The chart below shows how CI performed 10 days before and after its earnings report, based on data from the past quarters. Typically, CI sees a +0.16% change in stock price 10 days leading up to the earnings, and a -1.39% change 10 days following the report. On the earnings day itself, the stock moves by +0.23%. This data can give you a slight idea of what to expect for the next quarter's release.
Positive
Robust Revenue Performance: 1. Strong Revenue Growth: Cigna Group reported total revenue of $63.7 billion in Q3 2024, reflecting robust performance across its business segments.
Adjusted EPS Growth: 2. Increased Adjusted EPS: The company achieved adjusted earnings per share of $7.51 for the third quarter, contributing to a full-year adjusted EPS outlook of at least $28.40, representing over 13% year-over-year growth.

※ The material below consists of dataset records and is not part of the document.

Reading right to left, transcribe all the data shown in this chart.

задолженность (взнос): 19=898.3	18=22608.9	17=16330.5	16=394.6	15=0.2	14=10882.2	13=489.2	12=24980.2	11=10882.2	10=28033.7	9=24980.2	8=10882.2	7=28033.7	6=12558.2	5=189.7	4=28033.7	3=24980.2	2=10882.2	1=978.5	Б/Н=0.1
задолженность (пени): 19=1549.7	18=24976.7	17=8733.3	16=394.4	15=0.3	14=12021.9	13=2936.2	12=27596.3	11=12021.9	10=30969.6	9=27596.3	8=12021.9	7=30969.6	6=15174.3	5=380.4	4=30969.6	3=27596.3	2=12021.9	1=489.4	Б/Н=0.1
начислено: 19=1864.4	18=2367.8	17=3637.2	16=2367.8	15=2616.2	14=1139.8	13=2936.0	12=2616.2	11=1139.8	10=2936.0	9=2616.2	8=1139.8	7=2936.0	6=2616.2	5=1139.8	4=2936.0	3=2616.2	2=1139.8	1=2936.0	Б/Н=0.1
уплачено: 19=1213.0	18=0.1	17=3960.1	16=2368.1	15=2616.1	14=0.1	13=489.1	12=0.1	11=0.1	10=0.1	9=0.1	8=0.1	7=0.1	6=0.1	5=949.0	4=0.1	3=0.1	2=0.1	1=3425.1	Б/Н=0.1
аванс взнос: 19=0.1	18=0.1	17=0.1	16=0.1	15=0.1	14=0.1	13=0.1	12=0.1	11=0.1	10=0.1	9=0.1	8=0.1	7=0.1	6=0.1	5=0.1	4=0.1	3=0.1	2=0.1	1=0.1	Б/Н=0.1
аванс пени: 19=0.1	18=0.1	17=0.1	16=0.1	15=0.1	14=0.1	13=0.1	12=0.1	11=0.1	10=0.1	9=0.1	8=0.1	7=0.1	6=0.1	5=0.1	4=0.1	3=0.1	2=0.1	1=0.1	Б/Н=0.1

Evernorth Revenue and Earnings Growth: 3. Evernorth's Performance: Evernorth generated total revenues of $52.5 billion in Q3 2024, with pre-tax adjusted earnings growing 9% to $1.9 billion, driven by strong demand for specialty and care services.

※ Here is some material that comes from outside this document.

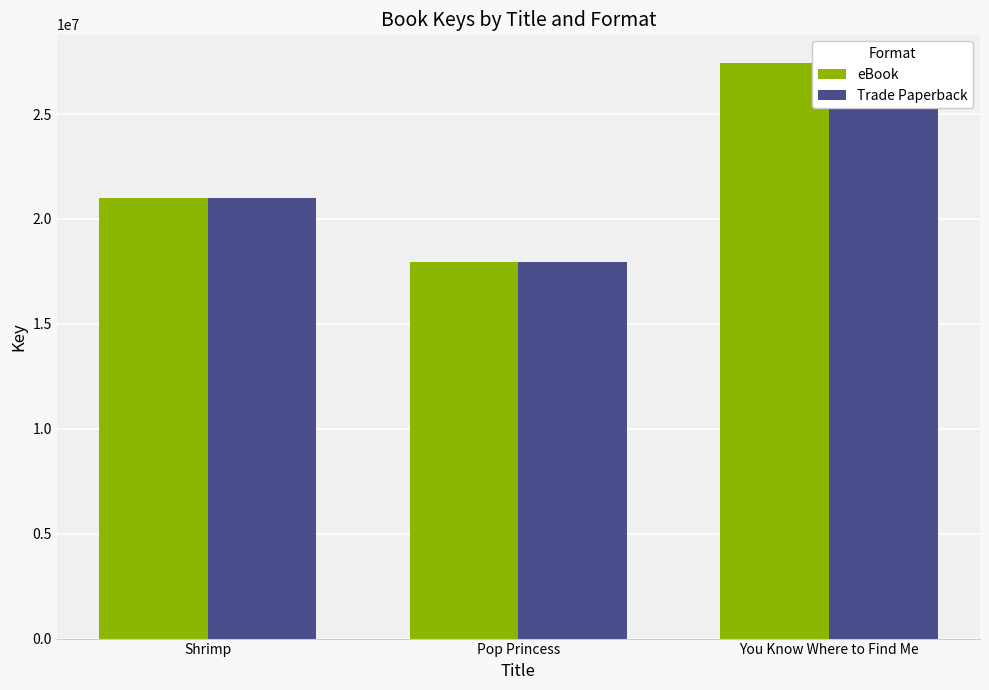

What is the sum of all eBook values?

66402277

Biosimilar Prescription Transition: 4. Biosimilar Adoption: Approximately one-third of eligible Humira prescriptions transitioned to biosimilars in the quarter, showcasing the successful uptake of innovative therapies that enhance affordability for patients and clients.
Share Repurchase Initiative: 5. Share Repurchase Program: Cigna has repurchased approximately $5.7 billion of its common stock year-to-date, including $715 million in October, demonstrating confidence in its financial strength and commitment to returning value to shareholders.
Negative
Investment Loss Impact: 1. Significant Investment Loss: The Cigna Group reported a non-cash, after-tax net realized investment loss of $1 billion or $3.69 per share related to VillageMD, impacting overall net income negatively.
Special Item Charges Impact: 2. Increased Special Item Charges: The company recorded other after-tax net special item charges of $162 million or $0.58 per share, further detracting from net income.
Rising Medical Expenses: 3. Elevated Medical Costs: The Medicare Advantage market is facing challenges due to elevated medical costs and a significant change in star ratings, contributing to operational disruptions.
Stranded Overhead Costs Impact: 4. Stranded Overhead Costs: Following the sale of the Medicare Advantage business, Cigna anticipates approximately $150 million in stranded overhead costs for 2025, which will impact profitability.
Decreased Net Investment Income: 5. Lower Net Investment Income: The absence of the VillageMD dividend is expected to result in lower net investment income, projected to be a $130 million headwind for 2025.